3. ‘Ambedkar was only a Dalit leader’
This is unfair to his legacy and amounts to stigmatising him. If you read Babasaheb’s speeches and writings, you will find that he did not write and work for the emancipation of SCs alone. He also wrote and worked for the emancipation of labour, women, OBCs, and minorities.
He was instrumental in the inclusion of many provisions in the Constitution to protect the interests of these sections. Let me give 3 examples:
- By the 1930s, Ambedkar had emerged as a leading trade union lawyer. In 1936, he founded the Independent Labour Party to protect the interests of tenants, agricultural workers, and industrial workers. As the Labour Member on the Viceroy’s Executive Council (1942-46), he introduced many labour reforms, including the reduction in the number of working hours from 10 hours to 8 hours per day.

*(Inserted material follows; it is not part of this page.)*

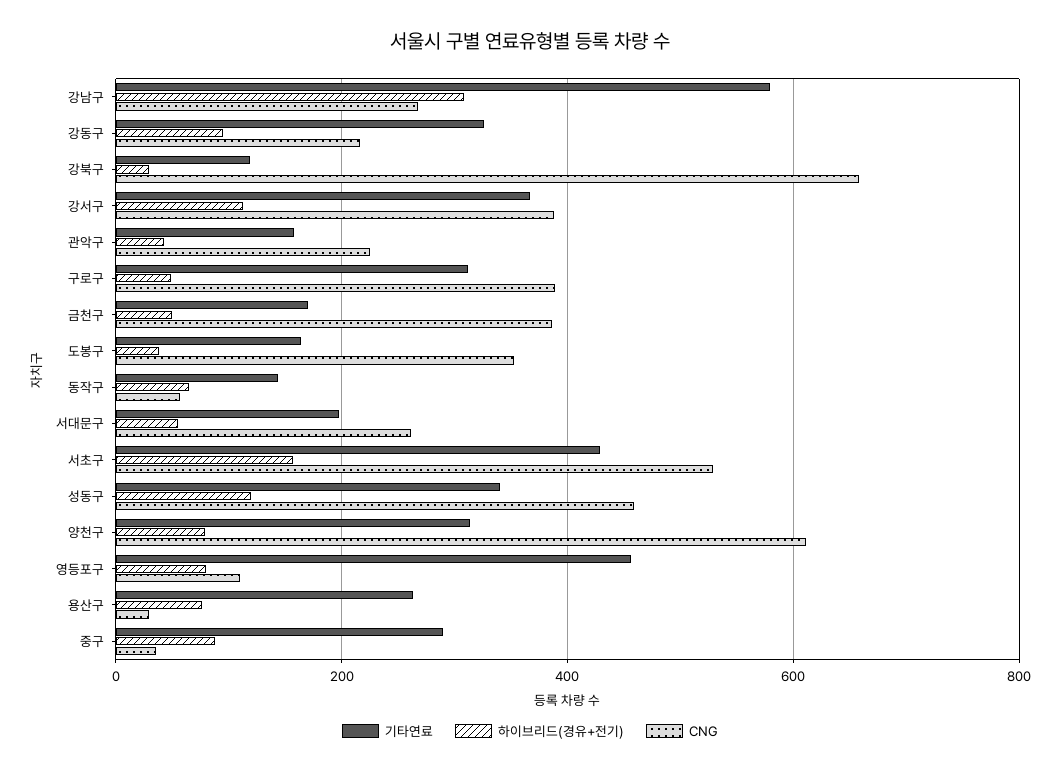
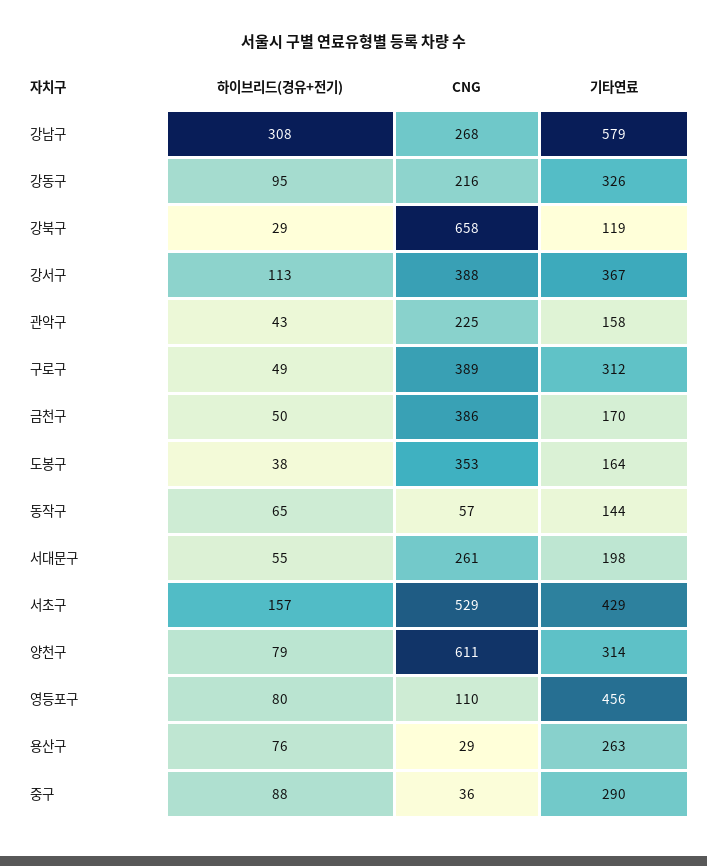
기타연료, 성동구: 340 -> none
하이브리드(경유+전기), 성동구: 120 -> none
CNG, 성동구: 460 -> none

- Babasaheb’s passion for gender equality may be seen in his quote: “I measure the progress of a community by the degree of progress which women have achieved.” He recommended education, increasing the minimum age of marriage, family planning, participation in political and social struggles side by side with men, etc., as strategies for the emancipation of women. As already mentioned, he was the moving spirit behind the Hindu Code Bill.
- Ambedkar encouraged OBC leaders to form an All-India Backward Classes Federation in 1950. He gave two reasons for his resignation from Nehru’s Cabinet in September 1951: (i) his frustration at not being able to get the Hindu Code Bill passed, and (ii) his unhappiness that not enough was being done by Nehru’s government to promote the interest of the OBCs. In my estimation, Ambedkar’s rehabilitation is neither wholehearted nor complete; he has yet to get the recognition he deserves. His works are rarely read by large sections of his countrymen, especially those who belong to the upper castes.
One reason for this is caste prejudice the unstated presumption that “you can’t be a top-notch intellectual unless you are one of us.” Another reason is what I call the ‘Siddhartha Syndrome’ like the young Sakya prince who was closeted within the palace walls, they genuinely do not know the reality of the pitiable conditions of the downtrodden sections of the society.
Robert Green Ingersoll’s memorable tribute to Thomas Paine seems almost tailor-made for Dr BR Ambedkar:
“He belonged to the lower classes... He was born in a country where real liberty was unknown, where people hugged their chains, where the privileges of the class were guarded with infinite jealousy and the rights of the individual trampled beneath the feet of priests and nobles, where advocating justice was treason… He saw oppression on every hand; injustice everywhere; hypocrisy at the altar, venality on the bench, tyranny on the throne; and with splendid courage, he espoused the cause of the weak against the strong of the enslaved many against the titled few.”
I cannot think of a better tribute to India’s Thomas Paine.